■ **TASK BRIEF**
Wherever a line of the records contains "elbow", copy that line.

═══ SOURCE MATERIAL ═══

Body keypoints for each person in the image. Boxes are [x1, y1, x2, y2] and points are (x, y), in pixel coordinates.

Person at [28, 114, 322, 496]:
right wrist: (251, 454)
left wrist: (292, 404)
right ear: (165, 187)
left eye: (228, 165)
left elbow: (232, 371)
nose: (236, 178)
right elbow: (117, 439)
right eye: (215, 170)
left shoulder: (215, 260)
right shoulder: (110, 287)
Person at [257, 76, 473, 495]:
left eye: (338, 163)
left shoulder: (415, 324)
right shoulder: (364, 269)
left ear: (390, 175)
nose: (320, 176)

═══
═══ SOURCE MATERIAL ═══

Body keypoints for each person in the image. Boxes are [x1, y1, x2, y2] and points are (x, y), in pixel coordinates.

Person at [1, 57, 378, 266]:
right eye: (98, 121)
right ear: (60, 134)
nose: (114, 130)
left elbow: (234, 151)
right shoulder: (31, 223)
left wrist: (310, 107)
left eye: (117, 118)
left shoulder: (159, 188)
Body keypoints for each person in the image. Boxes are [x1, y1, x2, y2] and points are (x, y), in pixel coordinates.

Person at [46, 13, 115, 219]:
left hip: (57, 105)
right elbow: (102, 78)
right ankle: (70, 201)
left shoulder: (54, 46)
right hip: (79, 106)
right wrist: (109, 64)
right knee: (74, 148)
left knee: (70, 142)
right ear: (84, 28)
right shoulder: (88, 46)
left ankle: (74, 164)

═══

■ **RESPONSE**
left elbow: (232, 371)
right elbow: (117, 439)
left elbow: (234, 151)
right elbow: (102, 78)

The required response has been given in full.